I’m curious about this:
In Microsofts Outlook Express (or Outlook, don’t remember well, I’m a Mac user), they have something really cool. Generic rules:
You can configure a set of rules to automatically sort or delete your emails, for instance. It’s incredible powerful and easy to use.
These rules looked pretty much like this:
“If email in inbox has subject which contains ‘foo’, or ‘bar’, or ‘foobar’ delete it”
I need to code something similar for a powerful form validation system.
The developer should simply be able to create rules like this:
rule: [password_1] is_not_equal_with [password_2]
consequence: show_error '2921'
rule: [firstName] has_less_characters_than '2'
consequence: show_error '1211'
rule: [age] is_numeric, is_smaller_than '13', is_greater_than '130'
consequence: show_error '1522'
rule: [gender] is_equal_with 'female'
consequence: show_group [female_questions]

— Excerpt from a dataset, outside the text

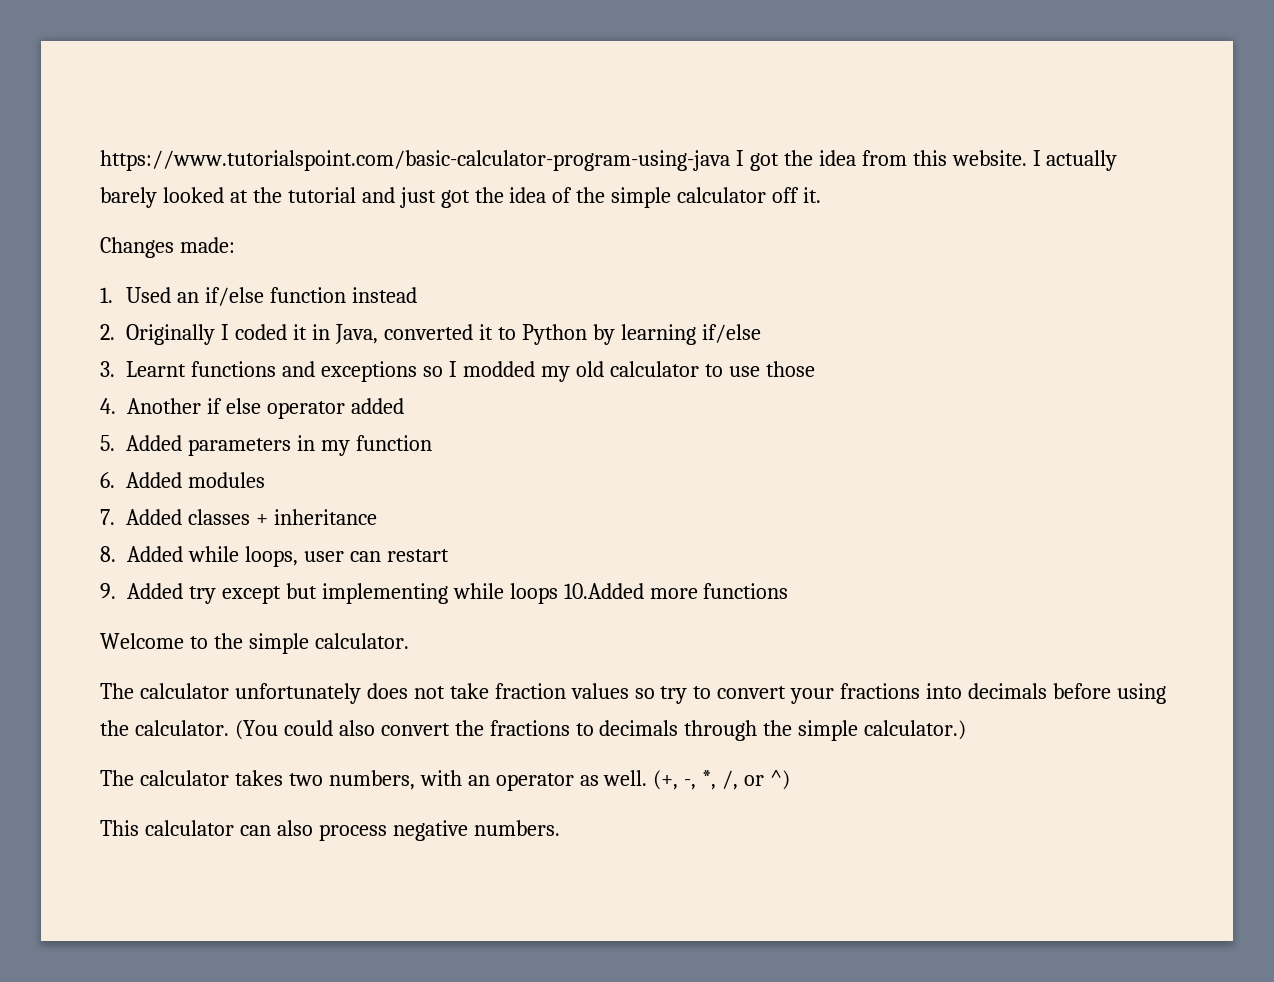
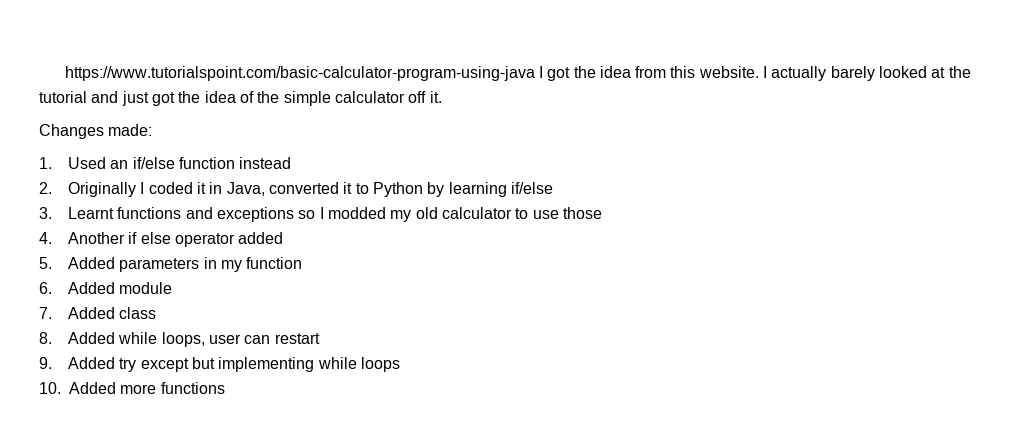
[188,472,266,488] modules -> [119,282,173,294] module
[188,509,378,525] classes + inheritance -> [119,307,157,319] class
[563,583,644,599] 10.Added -> [39,382,116,394] // 10. Added
[100,633,409,654] [100,683,1166,704] [100,720,967,741] [100,770,791,791] [100,820,560,841] // Welcome to the simple calculator. // The calculator unfortunately does not take fraction values so try to convert your fractions into decimals before using the calculator. (You could also convert the fractions to decimals through the simple calculator.) // The calculator takes two numbers, with an operator as well. (+, -, *, /, or ^) // This calculator can also process negative numbers. -> (225, 388) none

rule: [termsAndConditionsAccepted] is_not_checked
consequence: show_error '482'
rule: [age] is_less_than 21
consequence: hide_group [income_questions]
Well, I have some ideas how this could be done, and I will post them here as answer. But before I reinvent the wheel: Are there any written concepts I can use as foundation to develop a rule-based validation system similar to this? Or if not, do you have any suggestions how this could be done?

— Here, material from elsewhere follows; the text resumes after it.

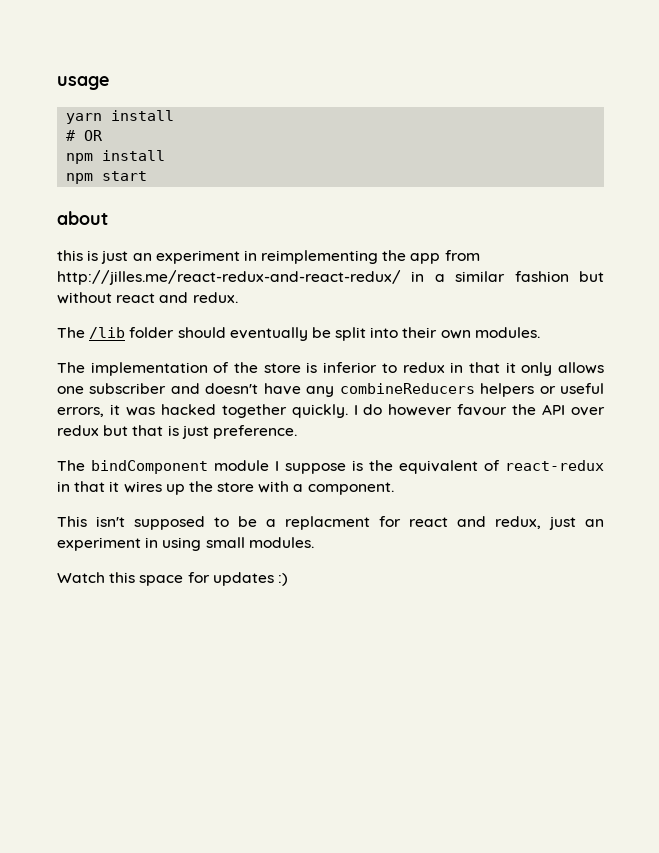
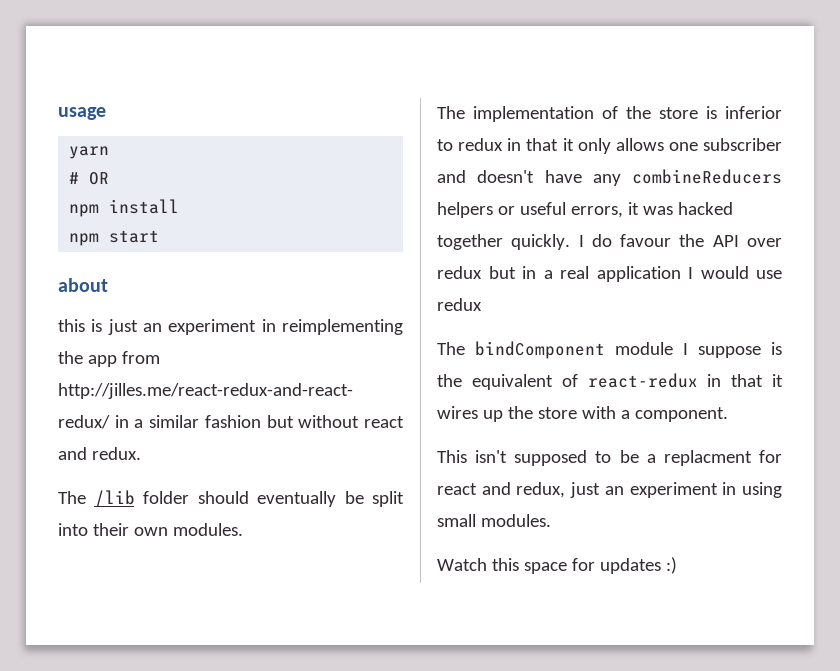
[111,110,175,121] install -> (110, 152) none
[388,404,453,416] however -> (612, 240) none
[132,425,297,439] that is just preference. -> [522,266,782,282] [437,298,482,311] in a real application I would use redux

In the example above, everything in square brackets is the name of an html form element. Everything in apostrophs ” is a “hard coded” value to compare against.
The defined rules are translated into PHP code AND JavaScript code to do both client- and server side validation.
Features this must be capable of:
- Conditional rules: Something A depends on something B
- Value comparisons: For integers, floats, strings
- Enable some form control logic as well, like in the “[gender] is_equal_with ‘female'” example above.
How could this be done? What are the entities I must consider, from a scientific point of view?
I think the theoretical concept of this is platform independent. Although I will implement this in PHP and JavaScript, there’s no reason why a C++ dev should not respond 😉
(I’m an Objective-C guy, btw)
You might want to check out some of the opensource rules engines; or even a paid for one.
Examples include
Pay for it:
InRule, Business Rules Engine, ASA Business Rules Engine
Opensource:
OpenRules, Drools
There are a lot more. Including some built in to java (Java Rule Engine API (JSR94)), and .Net (Windows Workflow Foundation Rules Engine).
Not sure about straight PHP though.
As a side note, I’ve used a couple engines, like Haley Rules (before they were bought by Oracle) to drive web UI’s. Be aware that execution speed is absolutely critical. We had Haley processing about 2000 rules per page load (mortgage app), and it was executing in under 40 ms (not a typo). We used it to decide what fields were on the page as well as determine whether the entered data was consistent, met legal standards, and even whether it was entered correctly.
Some of the other engines were much much slower even on much smaller rule sets due to how long it took to simply instantiate the engines.
I’ve also gone down the path of writing my own for smaller systems. In my case I used javascript and simply set up variables with data from the posted page prior to executing the scripts that were saved with the forms.
This was also performant on a smaller scale, but I limited it to only giving simple go / no go responses.